Self-Cognition in Large Language Models: An Exploratory Study
This work addresses concerns about self-cognition in LLMs, providing an exploratory framework for further research, but it is incremental as it builds on existing models without introducing new methods.
The study tackled the problem of exploring self-cognition in Large Language Models by constructing prompts and principles to evaluate it, revealing that 4 out of 48 models on Chatbot Arena show detectable self-cognition and that model size and data quality correlate positively with self-cognition levels.

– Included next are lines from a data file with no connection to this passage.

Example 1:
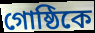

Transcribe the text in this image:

গোষ্ঠিকে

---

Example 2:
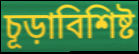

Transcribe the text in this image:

চূড়াবিশিষ্ট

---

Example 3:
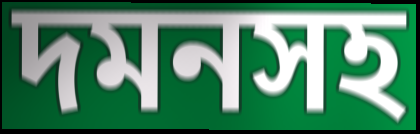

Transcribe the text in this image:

দমনসহ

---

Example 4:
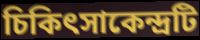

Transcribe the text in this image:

চিকিৎসাকেন্দ্রটি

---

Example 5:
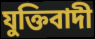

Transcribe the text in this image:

যুক্তিবাদীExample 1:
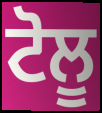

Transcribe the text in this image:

ਟੋਲੂ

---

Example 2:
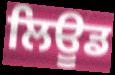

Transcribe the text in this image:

ਲਿਊਡ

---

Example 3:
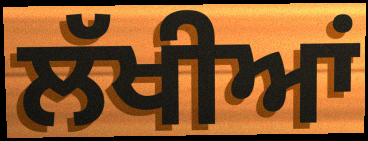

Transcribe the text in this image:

ਲੱਖੀਆਂ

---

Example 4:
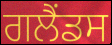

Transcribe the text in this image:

ਗਲੈਂਡਸ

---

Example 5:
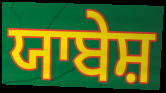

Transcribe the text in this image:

ਯਾਬੇਸ਼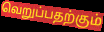
வெறுப்பதற்கும்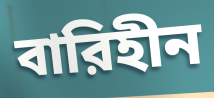
বারিহীন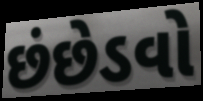
છંછેડવો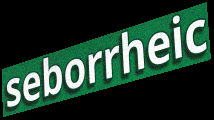
seborrheicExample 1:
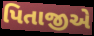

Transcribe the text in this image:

પિતાજીએ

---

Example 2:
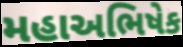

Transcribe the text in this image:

While Large Language Models (LLMs) have achieved remarkable success across various applications, they also raise concerns regarding self-cognition. In this paper, we perform a pioneering study to explore self-cognition in LLMs. Specifically, we first construct a pool of self-cognition instruction prompts to evaluate where an LLM exhibits self-cognition and four well-designed principles to quantify LLMs' self-cognition. Our study reveals that 4 of the 48 models on Chatbot Arena--specifically Command R, Claude3-Opus, Llama-3-70b-Instruct, and Reka-core--demonstrate some level of detectable self-cognition. We observe a positive correlation between model size, training data quality, and self-cognition level. Additionally, we also explore the utility and trustworthiness of LLM in the self-cognition state, revealing that the self-cognition state enhances some specific tasks such as creative writing and exaggeration. We believe that our work can serve as an inspiration for further research to study the self-cognition in LLMs.